30 : What Else?

12.9K 802 71
                                    

Setelah berjam-jam lamanya di ruang operasi, akhirnya dokter yang sejak tadi ditunggu-tunggu keluar juga. Bertepatan dengan datangnya Dexter yang berpenampilan sangat kacau. Seluruh tubuh basah kuyup dengan pakaian kotor bekas tanah beercampur bekas darah Anna. Dokter yang melihat itu terkejut.

"Bagaimana keadaannya?" ucap Dexter langsung. Rihana beserta Emily sama-sama menunggu jawaban Dokter itu. Sedangkan Bryan masih bersikap tenang.

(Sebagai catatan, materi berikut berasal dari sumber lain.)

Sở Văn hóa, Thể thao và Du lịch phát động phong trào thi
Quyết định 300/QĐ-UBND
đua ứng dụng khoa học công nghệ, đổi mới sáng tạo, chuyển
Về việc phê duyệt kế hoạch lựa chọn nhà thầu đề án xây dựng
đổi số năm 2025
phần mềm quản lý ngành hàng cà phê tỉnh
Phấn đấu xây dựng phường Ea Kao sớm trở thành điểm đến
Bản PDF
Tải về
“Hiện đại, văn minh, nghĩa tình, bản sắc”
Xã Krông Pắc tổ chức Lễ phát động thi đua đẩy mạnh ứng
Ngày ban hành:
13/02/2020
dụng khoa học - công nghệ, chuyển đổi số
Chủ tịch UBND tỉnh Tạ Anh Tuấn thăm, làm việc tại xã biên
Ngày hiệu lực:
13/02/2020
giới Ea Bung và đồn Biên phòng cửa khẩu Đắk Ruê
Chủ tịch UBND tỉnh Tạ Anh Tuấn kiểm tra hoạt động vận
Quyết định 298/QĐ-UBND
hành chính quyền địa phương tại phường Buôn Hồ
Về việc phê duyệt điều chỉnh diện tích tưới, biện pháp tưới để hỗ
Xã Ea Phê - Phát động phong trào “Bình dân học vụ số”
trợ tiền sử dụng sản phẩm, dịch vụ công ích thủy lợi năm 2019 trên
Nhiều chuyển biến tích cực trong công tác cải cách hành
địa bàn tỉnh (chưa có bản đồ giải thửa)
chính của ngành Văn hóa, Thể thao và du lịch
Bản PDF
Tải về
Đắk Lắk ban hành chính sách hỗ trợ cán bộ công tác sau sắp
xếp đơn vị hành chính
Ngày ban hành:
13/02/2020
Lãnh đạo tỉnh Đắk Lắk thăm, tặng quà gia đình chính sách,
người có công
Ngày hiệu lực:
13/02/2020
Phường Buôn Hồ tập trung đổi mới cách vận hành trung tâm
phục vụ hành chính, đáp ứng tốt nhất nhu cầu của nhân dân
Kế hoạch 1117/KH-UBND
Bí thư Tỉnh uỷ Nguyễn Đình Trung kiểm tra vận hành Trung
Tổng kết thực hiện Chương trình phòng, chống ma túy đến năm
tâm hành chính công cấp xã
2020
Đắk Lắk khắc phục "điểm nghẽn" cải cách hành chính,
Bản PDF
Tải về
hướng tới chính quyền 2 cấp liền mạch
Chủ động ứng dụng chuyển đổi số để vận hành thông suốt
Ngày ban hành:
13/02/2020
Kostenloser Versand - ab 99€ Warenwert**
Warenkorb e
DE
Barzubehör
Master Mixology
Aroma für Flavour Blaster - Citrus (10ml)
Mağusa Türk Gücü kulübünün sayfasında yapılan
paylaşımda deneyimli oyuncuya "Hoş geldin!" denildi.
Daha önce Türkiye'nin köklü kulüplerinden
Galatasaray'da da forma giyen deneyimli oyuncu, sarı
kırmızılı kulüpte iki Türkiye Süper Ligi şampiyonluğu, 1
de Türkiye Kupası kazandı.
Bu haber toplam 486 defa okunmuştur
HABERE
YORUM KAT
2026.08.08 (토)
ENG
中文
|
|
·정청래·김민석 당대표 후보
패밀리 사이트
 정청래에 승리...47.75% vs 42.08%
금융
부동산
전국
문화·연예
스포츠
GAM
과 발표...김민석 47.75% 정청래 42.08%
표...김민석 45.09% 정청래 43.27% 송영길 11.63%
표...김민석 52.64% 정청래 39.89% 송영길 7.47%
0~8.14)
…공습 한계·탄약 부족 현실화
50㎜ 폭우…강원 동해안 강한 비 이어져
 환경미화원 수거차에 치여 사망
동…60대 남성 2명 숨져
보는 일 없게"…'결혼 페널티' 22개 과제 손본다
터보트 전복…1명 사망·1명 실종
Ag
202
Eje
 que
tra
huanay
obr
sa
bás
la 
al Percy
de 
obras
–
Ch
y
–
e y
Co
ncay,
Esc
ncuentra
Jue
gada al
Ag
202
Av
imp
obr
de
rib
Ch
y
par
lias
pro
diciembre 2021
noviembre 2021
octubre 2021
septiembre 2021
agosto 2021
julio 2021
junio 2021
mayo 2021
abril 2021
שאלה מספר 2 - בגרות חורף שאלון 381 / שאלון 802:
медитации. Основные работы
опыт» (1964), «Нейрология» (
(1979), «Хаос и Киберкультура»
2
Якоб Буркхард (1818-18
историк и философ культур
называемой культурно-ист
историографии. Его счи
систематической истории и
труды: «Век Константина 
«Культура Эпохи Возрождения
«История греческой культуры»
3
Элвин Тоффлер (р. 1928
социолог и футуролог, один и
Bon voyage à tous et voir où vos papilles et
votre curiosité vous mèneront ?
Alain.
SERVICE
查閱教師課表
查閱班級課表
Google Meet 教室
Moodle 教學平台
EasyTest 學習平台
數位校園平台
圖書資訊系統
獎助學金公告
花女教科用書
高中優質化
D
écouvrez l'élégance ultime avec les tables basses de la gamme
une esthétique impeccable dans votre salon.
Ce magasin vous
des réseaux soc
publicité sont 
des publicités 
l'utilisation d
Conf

"Kabar buruk. Kondisi pasien cukup parah sampai membuatnya koma. Pendarahan di kepalanya cukup hebat akibat benturan keras yang menimpanya. Pasien benar-benar kehilangan banyak darah. Beruntungnya kami memiliki stok darah yang cocok untuknya. Namun tetap saja, kondisinya masih sangat buruk. Saya tidak bisa memastikan kapan ia akan tersadar." Rihana yang mendengar itu mendadak lemas. Emily dengan sigap memegangi tangan wanita tua di sampingnya ini.

"What about our baby? Apa ia selamat?" Dexter berbicara pelan menatap penuh harap pada dokter di depannya. Dokter itu menghela napas panjang seraya menggelengkan kepalanya.

"Sayang sekali usianya hanya sampai menginjak satu bulan. Masih sangat muda, namun kandungannya mengalami benturan yang cukup keras sampai-sampai kami tidak bisa menyelamatkannya. Saya turut berduka."

Dexter menempelkan keningnya di dinding. Ia berusaha keras meredam emosinya yang mulai terpancing lagi. Kedua tangannya mengepal di setiap sisi kepalanya. Matanya terpejam dan napasnya naik turun. Sungguh kacau sekali pria itu. Perasaannya campur aduk. Namun, perasaan sedih lebih mendominasi.

Bryan yang melihat itu turut prihatin. Pria itu mendekat pada dokter. "Apa pasien bisa dikunjungi sekarang?" tanyanya. Ia sangat yakin bahwa Dexter pasti ingin menemui Anna sekarang juga. Pria itu membutuhkan wanitanya.

Apa tidak terbalik? Entahlah, yang jelas Dexter sangat butuh Anna berada di sampingnya saat ini.

"Sebenarnya belum bisa. Tetapi, jika Tuan ini ingin melihat istrinya baiklah saya izinkan. Tetapi hanya sebentar dan jangan membuat keributan, karena itu bisa mengganggu perawatan pasien." Bryan tersenyum miring mendengar kata istri yang dilontarkan dokter itu. Rupanya ia mengira Dexter dan Anna adalah sepasang suami istri.

Tidak lama, dokter itu izin pamit pergi. Kini Bryan menghampiri Tuannya itu.

"Tuan. Jika Anda ingin melihat Nyonya, masuk saja Tuan. Saya sudah bilang pada dokter tadi." Dexter menarik napas panjang sebelum berbalik menatap ketiga anak buahnya.

"Rahasiakan keberadaan Anna dari siapapun, termasuk ayahku. Jangan sampai ada yang tahu jika Anna dirawat di rumah sakit ini. Mereka tidak boleh tahu kondisi Anna sekarang. Buat pernyataan palsu apabila ada yang menanyakan keberadaan Anna. Apa pun itu aku tidak peduli yang pasti harus masuk akal dan jangan menimbulkan kecurigaan. Mengerti?" titah Dexter dengan tatapan serius. Rihana Emily dan Bryan mengangguk mengerti.

"Kami mengerti, Tuan. Saya akan lakukan sesuai perintah Anda. Anda tidak perlu khawatir."

"Benar Tuan. Kami akan menyembunyikan hal ini baik-baik." Emily mengangguk setuju dengan ucapan Bryan serta Rihana.

Dexter mulai masuk ke dalam ruang tempat Anna berada. Pria itu tertegun melihat keadaan Anna yang cukup memprihatinkan. Banyak alat medis yang terpasang di tubuhnya. Kepala wanita itu diperban dengan impus yang terpasang di punggung tangan kirinya. Hidungnya juga dipasang selang oksigen.

Dexter mendekat pada Anna. Pria itu duduk di samping brankar dan langsung meraih tangan kiri Anna. Ia menggenggam tangan mungil itu dan mengusapnya dengan lembut. Dipandanginya wajah pucat Anna lekat-lekat. Kemudian, pria itu tertunduk. Setetes air mata jatuh tanpa bisa dikendalikan Dexter.